Bürgermeister will eine unbefristete Kostenzusage

Mit der Verlängerung der Buslinie der Verkehrsgesellschaft TF bis zum MVZ entstehen Mehrkosten und ein höheres Aufwandsdeckungsdefizit für den Kreis. Laut Stadtverordnetenbeschluss hatte Trebbin für 2015 und 2016 eine befristete Vereinbarung abgeschlossen, um mit jährlich 1190 Euro das Finanzloch stopfen zu helfen. „Die Einwohner der Ortsteile haben das zusätzliche Busangebot positiv angenommen und zahlreich genutzt“, sagte Berger. Er will deshalb die Bushaltestelle als Dauerhaltestelle belassen und strebt eine unbefristete Kostenzusage an. Außerdem ist vorgesehen, am Standort vor dem MVZ eine Buswartehalle zu errichten.

Hintergrund

Im Gesundheitszentrum in der Trebbiner Industriestraße befinden sich fünf ärztliche und eine podologische Praxis. Die medizinische Einrichtung wird von vielen älteren Patienten und von Einwohnern aus den Trebbiner Ortsteilen genutzt.
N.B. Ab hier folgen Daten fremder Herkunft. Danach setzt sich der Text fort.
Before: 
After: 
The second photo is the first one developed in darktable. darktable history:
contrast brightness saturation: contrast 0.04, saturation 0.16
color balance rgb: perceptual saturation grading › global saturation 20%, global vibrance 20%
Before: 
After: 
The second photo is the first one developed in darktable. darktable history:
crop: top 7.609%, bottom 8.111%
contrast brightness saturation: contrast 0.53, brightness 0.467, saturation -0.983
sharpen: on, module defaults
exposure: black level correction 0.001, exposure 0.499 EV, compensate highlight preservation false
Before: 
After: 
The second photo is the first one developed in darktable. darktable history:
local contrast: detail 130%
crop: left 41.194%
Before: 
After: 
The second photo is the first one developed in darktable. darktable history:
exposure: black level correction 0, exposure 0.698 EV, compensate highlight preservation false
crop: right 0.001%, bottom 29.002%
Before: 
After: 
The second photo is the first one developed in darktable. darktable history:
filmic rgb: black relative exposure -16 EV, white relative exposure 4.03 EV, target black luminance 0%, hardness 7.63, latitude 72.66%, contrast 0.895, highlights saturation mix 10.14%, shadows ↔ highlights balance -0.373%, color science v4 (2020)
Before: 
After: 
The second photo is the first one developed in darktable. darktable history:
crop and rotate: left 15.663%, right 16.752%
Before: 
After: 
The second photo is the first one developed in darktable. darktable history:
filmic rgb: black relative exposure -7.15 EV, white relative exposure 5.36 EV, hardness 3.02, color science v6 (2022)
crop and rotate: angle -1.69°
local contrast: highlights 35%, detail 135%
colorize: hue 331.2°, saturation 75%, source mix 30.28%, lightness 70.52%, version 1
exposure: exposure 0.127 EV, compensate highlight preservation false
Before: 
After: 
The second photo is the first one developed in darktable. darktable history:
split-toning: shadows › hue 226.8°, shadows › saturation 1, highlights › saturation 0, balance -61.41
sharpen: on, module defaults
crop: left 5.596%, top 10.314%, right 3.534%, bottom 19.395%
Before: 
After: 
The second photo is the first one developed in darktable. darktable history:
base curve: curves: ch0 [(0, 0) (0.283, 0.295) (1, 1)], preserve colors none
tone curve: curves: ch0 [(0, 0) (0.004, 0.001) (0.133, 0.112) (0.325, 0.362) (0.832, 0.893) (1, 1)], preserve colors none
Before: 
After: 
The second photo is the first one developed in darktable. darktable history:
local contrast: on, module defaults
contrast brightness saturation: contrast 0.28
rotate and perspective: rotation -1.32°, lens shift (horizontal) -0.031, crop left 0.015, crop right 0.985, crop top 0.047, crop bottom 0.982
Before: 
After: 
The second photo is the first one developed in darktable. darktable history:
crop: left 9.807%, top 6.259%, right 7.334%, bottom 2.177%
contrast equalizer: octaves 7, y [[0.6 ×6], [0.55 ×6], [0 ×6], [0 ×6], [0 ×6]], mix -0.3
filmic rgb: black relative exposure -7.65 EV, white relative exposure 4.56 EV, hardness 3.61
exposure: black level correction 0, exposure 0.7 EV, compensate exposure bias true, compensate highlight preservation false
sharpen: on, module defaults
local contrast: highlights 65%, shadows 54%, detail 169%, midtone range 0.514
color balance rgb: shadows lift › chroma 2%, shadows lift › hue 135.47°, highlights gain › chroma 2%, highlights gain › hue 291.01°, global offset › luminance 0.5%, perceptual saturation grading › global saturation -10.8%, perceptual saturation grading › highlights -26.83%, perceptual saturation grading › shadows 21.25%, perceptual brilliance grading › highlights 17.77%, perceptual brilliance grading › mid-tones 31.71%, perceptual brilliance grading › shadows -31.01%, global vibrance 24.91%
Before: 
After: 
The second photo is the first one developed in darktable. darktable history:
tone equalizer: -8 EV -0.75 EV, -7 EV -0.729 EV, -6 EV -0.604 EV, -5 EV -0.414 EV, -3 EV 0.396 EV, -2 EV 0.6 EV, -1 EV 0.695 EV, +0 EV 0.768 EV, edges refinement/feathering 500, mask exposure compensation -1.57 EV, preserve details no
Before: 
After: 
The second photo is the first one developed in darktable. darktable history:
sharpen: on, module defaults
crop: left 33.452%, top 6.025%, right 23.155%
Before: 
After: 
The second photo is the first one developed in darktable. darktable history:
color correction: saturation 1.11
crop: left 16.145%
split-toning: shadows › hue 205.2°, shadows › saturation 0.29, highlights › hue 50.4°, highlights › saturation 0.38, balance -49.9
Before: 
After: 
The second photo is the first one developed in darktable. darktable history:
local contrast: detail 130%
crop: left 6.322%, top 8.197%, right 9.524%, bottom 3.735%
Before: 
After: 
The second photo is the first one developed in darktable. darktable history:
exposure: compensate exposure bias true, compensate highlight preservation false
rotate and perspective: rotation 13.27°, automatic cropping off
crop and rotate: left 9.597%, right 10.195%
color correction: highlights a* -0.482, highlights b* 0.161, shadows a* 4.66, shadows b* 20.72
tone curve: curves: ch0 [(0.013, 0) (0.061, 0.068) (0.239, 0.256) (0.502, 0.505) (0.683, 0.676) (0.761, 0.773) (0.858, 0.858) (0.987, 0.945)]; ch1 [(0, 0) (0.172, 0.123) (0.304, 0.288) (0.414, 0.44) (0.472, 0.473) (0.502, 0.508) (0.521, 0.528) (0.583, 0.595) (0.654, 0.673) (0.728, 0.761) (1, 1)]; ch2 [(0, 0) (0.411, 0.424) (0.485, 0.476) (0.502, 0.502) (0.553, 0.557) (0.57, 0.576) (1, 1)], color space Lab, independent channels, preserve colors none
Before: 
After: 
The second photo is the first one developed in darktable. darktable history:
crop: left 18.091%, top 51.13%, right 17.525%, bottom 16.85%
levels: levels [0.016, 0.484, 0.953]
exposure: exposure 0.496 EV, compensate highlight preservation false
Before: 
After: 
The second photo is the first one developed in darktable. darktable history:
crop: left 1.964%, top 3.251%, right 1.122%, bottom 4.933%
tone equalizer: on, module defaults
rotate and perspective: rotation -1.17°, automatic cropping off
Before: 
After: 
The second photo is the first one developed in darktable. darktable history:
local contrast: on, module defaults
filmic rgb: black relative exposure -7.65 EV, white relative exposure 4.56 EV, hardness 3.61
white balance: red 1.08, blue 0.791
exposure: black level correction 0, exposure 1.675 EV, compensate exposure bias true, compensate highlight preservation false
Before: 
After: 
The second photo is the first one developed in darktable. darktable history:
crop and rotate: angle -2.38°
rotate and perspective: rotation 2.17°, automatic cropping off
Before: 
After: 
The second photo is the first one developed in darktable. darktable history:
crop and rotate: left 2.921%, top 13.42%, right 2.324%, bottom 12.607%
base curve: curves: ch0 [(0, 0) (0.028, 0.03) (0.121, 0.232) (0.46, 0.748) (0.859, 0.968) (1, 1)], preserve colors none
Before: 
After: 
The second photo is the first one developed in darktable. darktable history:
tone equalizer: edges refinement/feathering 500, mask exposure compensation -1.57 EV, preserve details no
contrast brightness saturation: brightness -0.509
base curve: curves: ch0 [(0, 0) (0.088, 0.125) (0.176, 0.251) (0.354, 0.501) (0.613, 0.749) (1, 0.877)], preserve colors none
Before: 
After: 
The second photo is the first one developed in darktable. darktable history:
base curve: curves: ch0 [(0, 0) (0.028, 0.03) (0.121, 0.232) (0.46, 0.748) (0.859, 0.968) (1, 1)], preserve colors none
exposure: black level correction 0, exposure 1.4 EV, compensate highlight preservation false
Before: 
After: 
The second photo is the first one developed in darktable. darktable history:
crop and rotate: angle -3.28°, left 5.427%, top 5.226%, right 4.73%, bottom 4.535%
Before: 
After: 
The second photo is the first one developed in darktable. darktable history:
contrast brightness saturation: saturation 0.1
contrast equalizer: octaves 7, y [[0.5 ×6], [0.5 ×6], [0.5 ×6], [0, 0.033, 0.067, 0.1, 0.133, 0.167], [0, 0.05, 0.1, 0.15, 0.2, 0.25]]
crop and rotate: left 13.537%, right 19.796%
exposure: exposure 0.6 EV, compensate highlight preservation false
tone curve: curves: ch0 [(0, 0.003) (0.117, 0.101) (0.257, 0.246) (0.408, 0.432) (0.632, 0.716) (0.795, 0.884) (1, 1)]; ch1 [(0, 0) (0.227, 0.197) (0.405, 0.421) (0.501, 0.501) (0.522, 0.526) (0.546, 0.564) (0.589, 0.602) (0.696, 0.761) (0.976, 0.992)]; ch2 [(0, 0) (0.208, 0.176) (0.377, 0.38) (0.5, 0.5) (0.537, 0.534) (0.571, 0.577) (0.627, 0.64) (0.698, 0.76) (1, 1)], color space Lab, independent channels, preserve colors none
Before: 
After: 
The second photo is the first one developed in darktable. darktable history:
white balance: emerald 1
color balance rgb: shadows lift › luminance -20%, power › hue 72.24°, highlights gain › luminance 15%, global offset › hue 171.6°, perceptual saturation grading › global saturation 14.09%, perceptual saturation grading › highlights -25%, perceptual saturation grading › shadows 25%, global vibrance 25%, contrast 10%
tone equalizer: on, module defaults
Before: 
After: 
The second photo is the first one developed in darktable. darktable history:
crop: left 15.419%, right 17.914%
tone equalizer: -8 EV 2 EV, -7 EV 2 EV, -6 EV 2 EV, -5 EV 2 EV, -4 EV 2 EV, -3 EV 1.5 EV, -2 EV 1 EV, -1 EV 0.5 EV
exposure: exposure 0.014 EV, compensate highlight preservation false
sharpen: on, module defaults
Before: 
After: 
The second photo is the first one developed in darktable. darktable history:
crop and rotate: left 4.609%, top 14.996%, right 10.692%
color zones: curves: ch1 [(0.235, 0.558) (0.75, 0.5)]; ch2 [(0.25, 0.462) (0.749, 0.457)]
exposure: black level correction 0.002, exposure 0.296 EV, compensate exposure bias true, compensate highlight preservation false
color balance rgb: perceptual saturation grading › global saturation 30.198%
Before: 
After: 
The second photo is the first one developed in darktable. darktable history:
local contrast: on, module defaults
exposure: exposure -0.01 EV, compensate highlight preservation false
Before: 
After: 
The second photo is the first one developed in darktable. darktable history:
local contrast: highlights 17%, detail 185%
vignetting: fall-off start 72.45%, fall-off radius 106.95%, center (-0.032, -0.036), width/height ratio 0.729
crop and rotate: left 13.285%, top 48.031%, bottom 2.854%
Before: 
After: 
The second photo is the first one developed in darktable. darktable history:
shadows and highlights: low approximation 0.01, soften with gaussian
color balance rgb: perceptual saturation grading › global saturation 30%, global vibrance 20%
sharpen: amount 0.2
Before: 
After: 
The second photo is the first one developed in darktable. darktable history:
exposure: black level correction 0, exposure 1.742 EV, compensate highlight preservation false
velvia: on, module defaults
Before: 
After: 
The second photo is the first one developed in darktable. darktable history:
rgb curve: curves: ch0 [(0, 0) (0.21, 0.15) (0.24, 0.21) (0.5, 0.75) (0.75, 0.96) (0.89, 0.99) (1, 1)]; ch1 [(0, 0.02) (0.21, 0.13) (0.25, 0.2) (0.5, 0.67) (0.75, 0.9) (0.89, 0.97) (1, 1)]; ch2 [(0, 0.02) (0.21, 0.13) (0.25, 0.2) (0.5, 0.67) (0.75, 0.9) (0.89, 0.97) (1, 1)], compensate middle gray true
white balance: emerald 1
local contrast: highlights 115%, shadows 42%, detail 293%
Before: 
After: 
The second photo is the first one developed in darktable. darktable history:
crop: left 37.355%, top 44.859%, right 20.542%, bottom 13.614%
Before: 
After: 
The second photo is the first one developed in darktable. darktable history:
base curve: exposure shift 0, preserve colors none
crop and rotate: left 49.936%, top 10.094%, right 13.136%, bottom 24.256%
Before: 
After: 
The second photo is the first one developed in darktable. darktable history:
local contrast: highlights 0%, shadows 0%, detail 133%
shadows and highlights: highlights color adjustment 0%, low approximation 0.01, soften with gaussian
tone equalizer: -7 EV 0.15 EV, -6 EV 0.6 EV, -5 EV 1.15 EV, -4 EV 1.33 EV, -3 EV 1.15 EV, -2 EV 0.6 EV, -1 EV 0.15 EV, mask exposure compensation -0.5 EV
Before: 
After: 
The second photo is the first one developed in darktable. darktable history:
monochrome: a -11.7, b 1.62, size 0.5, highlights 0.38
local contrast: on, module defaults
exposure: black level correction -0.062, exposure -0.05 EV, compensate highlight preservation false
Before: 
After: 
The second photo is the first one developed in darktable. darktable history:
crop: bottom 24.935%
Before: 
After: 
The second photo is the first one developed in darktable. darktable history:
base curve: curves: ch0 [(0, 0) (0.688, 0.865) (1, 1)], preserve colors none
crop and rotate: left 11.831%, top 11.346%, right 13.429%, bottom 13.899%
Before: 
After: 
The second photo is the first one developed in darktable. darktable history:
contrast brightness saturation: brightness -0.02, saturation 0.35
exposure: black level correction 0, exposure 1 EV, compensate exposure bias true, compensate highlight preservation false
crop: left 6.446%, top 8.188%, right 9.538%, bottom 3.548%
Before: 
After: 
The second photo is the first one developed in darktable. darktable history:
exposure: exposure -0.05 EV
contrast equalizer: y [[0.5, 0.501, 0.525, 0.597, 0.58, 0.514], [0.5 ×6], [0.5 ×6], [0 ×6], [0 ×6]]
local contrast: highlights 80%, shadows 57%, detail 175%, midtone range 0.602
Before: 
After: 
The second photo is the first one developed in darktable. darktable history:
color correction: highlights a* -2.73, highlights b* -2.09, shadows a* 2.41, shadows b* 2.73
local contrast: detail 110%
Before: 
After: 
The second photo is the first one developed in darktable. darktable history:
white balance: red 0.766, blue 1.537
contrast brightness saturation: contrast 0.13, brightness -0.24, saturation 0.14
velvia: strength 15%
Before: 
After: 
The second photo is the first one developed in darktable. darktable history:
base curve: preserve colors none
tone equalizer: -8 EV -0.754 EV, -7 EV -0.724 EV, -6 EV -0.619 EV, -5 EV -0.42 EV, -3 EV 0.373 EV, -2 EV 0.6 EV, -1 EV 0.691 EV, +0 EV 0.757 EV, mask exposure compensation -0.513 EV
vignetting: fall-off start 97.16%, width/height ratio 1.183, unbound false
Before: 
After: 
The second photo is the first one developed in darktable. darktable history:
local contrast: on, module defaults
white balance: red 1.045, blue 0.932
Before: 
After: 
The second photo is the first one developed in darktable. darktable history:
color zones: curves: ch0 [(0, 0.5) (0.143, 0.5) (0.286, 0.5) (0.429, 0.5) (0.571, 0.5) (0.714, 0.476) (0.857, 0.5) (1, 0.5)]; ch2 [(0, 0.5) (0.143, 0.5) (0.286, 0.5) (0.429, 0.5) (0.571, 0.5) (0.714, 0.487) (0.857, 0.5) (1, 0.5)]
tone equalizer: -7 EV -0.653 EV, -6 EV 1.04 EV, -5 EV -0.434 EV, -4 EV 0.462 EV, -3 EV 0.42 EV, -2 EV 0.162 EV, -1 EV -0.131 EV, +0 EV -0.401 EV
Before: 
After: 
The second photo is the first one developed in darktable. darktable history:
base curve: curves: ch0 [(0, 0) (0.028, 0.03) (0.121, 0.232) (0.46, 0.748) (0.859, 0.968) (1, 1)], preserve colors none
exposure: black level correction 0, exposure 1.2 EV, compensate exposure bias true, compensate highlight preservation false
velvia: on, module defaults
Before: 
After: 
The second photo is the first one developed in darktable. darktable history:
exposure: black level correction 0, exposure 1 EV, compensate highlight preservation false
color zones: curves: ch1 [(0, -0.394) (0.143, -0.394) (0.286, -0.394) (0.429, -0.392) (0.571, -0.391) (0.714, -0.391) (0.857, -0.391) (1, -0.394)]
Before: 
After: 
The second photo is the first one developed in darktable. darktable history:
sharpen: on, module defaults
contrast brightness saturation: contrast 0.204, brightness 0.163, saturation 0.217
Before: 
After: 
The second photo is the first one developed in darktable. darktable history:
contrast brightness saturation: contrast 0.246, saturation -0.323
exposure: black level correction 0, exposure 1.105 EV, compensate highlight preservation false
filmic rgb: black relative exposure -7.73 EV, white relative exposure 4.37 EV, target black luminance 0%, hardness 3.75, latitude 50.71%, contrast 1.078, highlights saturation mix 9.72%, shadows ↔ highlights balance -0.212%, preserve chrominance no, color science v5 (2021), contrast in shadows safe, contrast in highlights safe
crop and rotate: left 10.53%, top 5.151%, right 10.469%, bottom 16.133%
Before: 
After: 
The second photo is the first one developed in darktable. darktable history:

Zum Fahrplanwechsel im Dezember 2014 wurden die VTF-Buslinien 751 und 760 bis zum Gesundheitszentrum verlängert. Diese Leistung geht über die Grundanforderungen des vom Landkreis zugesicherten Mindestbedienungsstandards hinaus.

Im Hauptausschuss war man nicht grundsätzlich dagegen, aber Anne-Kathrin Düsel (Neue Liste) forderte zunächst konkrete Zahlen. „Uns war versprochen worden, auszuwerten, wie viele Fahrgäste den Bus genutzt haben“, sagte sie. Es handele sich um Geld der Stadt und um eine außergewöhnliche Handhabe. „Positiv angenommen, das klingt mir einfach zu schwammig“, sagte sie und verwies darauf, dass sie auch schon genau das Gegenteil, nämlich leere Busse, erlebt habe.

Skepsis auch bei anderen Stadtverordneten

Matthias Klavehn (UFW) und Hendrik Bartl (GpgS) stimmten ihr zu. „Das Angebot ist gut für ältere Menschen“, sagte Bartl, „aber wir brauchen belastbare Zahlen.“ Oliver Kadecki (UFW) monierte, dass mit dem MVZ ein privat geführtes Unternehmen unterstützt werde. „Da kann jede andere Praxisgemeinschaft das gleiche Recht für sich einfordern“, sagte er.

Peter Mann (SPD) bekannte sich klar zum Beschlussvorschlag. „Diese Haltestelle bedient nicht nur das MVZ, sondern schließt eine Lücke im öffentlichen Nahverkehr“, sagte er. Berger sagte zu, bis zur Stadtverordnetensitzung die Zahlen nachzureichen.